# Alpha Pier on NAS Saturday



## Trucker (Sep 25, 2008)

Took the wife out today and fished off the pier. Caught about 20 small ones of different variety. Two were small grouper according to a fisherman out there and I have a picture of two that I don't know what they are, maybe someone can tell me. Fished for about 2hrs and a real good time.


----------



## flukedaddy (Apr 11, 2009)

top ones a rock bass bottom is a pin.

my bad black sea bass. And they are 10 inches in the gulf and delicious I released one befor I knew what it was as well.


----------



## Trucker (Sep 25, 2008)

Thanks flukedaddy. Can the rock bass be eaten if large enough and is there a size limit on them? I remember from reading the forum that pin fish are used for bait.


----------



## emon550 (Sep 4, 2012)

I know Virginia does have size limit for it to be a keeper. We snatch a bunch of them out there, but they are all always too small. At the minimum, it had to be at least 12 inches (in VA that is). Other than that, they are good eating!!


----------



## emon550 (Sep 4, 2012)

test


----------



## flukedaddy (Apr 11, 2009)

10 inches and 15 a person.. Check out fwc.com for saltwater regulations. also can be picked up from tackle shops. and yes they are delicious. so are the 10 inch mangroves if you take some freshdead shrimp.


----------



## dan111213 (Jun 29, 2011)

black sea bass, have to be 10# but they are yummy white filets unless you scale and gut then split, but yummy nevertheless.
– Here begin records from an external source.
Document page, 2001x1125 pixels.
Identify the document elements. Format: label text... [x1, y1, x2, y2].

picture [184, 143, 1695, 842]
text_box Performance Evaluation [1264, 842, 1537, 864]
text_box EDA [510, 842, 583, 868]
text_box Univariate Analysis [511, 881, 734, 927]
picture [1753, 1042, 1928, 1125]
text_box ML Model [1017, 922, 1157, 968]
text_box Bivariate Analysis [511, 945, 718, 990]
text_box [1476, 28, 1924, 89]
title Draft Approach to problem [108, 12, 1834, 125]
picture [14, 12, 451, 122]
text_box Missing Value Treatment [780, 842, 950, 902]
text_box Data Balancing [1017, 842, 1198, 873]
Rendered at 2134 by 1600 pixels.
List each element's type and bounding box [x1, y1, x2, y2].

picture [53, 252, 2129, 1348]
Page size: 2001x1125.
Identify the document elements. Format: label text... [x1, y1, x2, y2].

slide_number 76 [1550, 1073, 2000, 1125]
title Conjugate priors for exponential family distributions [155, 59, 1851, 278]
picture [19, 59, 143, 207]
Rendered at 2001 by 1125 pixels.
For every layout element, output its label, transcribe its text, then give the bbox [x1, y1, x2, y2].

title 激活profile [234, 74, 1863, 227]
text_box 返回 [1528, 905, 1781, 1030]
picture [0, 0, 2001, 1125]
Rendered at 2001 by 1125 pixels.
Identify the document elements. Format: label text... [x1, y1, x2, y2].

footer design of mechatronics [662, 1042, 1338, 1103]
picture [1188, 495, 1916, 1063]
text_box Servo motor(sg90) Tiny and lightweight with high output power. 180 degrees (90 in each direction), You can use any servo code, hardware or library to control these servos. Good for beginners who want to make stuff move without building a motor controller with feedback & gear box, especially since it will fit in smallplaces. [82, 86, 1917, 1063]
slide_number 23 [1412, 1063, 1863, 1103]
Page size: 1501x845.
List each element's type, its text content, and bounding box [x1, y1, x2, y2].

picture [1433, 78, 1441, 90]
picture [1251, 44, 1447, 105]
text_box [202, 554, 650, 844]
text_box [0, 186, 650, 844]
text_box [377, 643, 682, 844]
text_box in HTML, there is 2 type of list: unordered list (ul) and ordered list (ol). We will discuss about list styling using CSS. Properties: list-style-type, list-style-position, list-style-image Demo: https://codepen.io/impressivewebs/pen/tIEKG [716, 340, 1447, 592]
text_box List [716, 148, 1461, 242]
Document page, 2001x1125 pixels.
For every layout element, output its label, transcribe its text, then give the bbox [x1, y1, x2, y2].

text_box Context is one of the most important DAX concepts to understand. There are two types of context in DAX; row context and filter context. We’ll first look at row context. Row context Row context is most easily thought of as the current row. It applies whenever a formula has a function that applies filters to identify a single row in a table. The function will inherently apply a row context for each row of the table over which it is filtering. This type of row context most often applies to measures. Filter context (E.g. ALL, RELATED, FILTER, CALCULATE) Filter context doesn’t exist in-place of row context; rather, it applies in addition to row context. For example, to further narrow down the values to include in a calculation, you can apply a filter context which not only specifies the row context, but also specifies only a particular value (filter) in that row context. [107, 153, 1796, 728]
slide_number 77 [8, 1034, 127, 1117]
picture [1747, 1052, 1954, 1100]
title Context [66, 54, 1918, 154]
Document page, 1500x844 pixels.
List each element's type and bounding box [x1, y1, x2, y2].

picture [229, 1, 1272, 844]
I have caught a few this year on the bob sykes bridge and i used to catch a bunch down south near tampa


----------



## lil'skeet (Sep 1, 2012)

Seabass are some of the best eating. 10"min. 15 bag limit. One of my favorites.


----------



## emon550 (Sep 4, 2012)

lil'skeet said:


> Seabass are some of the best eating. 10"min. 15 bag limit. One of my favorites.


 +1:yes::yes:


----------



## navygirl1974 (May 15, 2012)

i wanted to go there Sat and take my daughter fishing but as i was setting up a pole for her i discovered my reel has broken and my other pole had to be taken in to get new line put on it so we ended up going fishing on Sunday and the pier wasn't open so we went to the seawall and all we caught were pinfish. i really wanted her to catch some good fish so she can get into the sport of fishing - does anyone know if the pier will be open next Sunday? sat are not good days for me timewise whereas on sunday i have all day to mess around and i can take my daughter


----------



## yallwatchthis (Oct 3, 2007)

i was working on the base saturday and called everyone on the peir some very nice names everytime i drove by, glad ya'll had a good one, i think i might have been a little jealous


----------